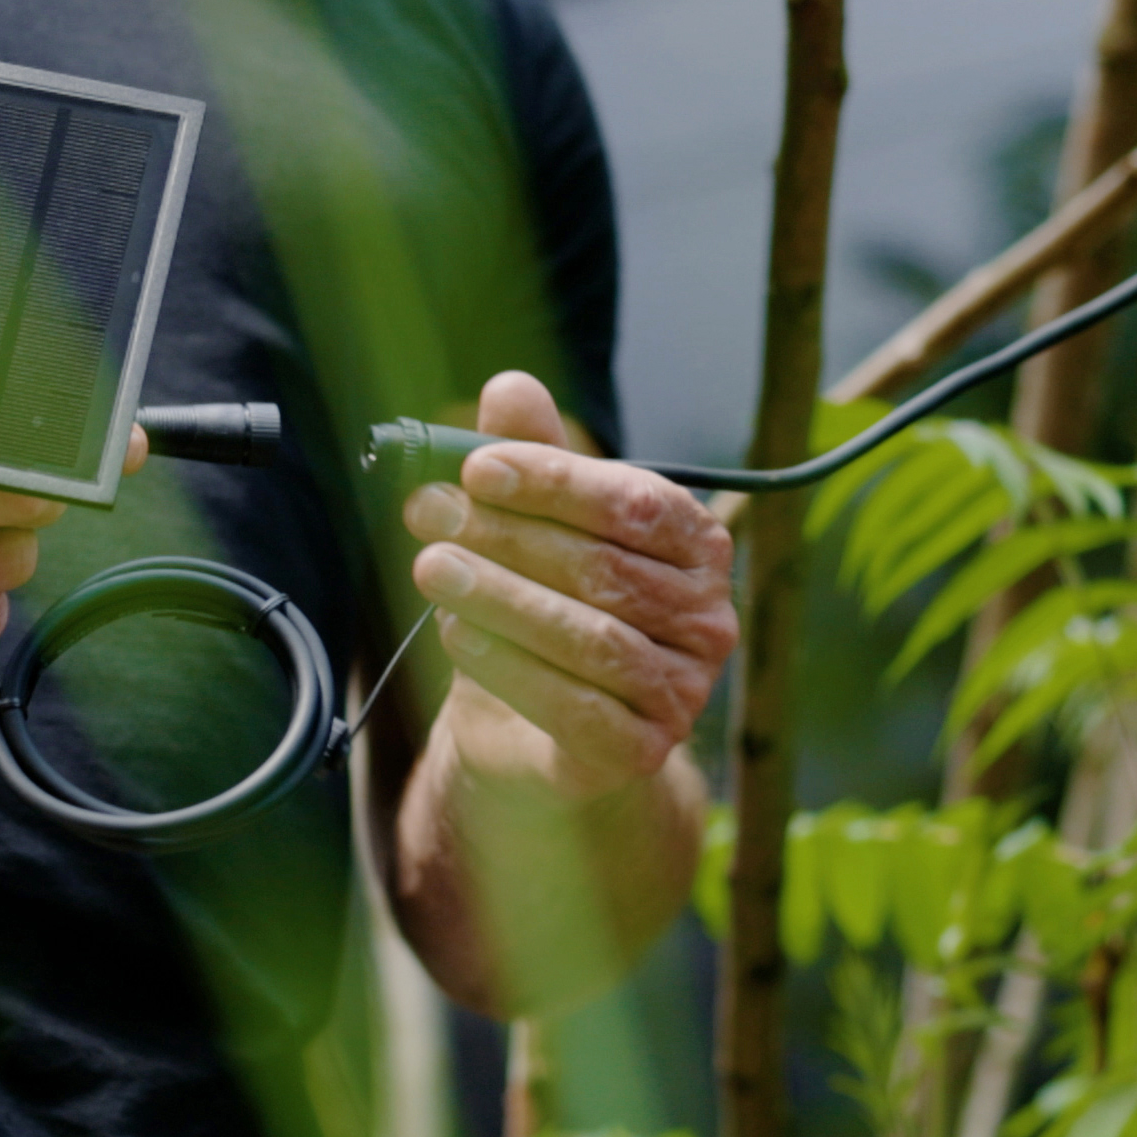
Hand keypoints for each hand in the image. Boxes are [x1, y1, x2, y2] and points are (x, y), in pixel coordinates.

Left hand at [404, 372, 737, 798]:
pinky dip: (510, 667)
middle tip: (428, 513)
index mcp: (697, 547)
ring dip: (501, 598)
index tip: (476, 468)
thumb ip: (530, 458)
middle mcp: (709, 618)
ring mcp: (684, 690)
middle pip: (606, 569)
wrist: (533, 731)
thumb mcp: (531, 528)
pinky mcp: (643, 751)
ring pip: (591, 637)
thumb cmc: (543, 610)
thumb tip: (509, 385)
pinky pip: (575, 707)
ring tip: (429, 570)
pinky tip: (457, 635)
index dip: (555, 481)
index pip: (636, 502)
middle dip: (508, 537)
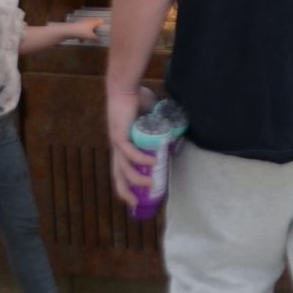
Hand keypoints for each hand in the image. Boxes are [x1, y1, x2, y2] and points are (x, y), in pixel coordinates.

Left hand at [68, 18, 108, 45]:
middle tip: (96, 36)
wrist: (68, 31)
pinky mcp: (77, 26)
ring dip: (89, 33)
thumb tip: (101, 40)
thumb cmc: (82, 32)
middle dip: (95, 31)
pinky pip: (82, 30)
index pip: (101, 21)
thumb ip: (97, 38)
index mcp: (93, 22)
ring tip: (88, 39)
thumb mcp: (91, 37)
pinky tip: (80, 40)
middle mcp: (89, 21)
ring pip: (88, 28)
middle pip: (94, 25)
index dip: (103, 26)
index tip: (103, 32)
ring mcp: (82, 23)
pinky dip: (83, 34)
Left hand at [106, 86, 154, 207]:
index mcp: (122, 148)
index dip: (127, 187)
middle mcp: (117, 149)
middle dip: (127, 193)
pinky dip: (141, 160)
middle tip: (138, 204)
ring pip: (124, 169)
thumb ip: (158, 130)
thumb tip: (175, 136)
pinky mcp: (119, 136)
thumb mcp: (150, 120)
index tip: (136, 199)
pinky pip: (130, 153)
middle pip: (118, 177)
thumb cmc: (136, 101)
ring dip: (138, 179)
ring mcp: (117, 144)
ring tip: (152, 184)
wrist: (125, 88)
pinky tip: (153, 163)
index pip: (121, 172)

Task brief ::
Filter the data, keeping only the lines that contain "ring".

Written solution ::
ring dip: (501, 598)
ring mcp: (684, 690)
ring pip: (591, 637)
ring tip: (429, 570)
ring dip: (89, 33)
ring tip: (88, 39)
ring pip: (88, 28)
ring mcp: (82, 23)
ring pip: (124, 169)
ring dip: (138, 179)
ring mcp: (117, 144)
ring tip: (152, 184)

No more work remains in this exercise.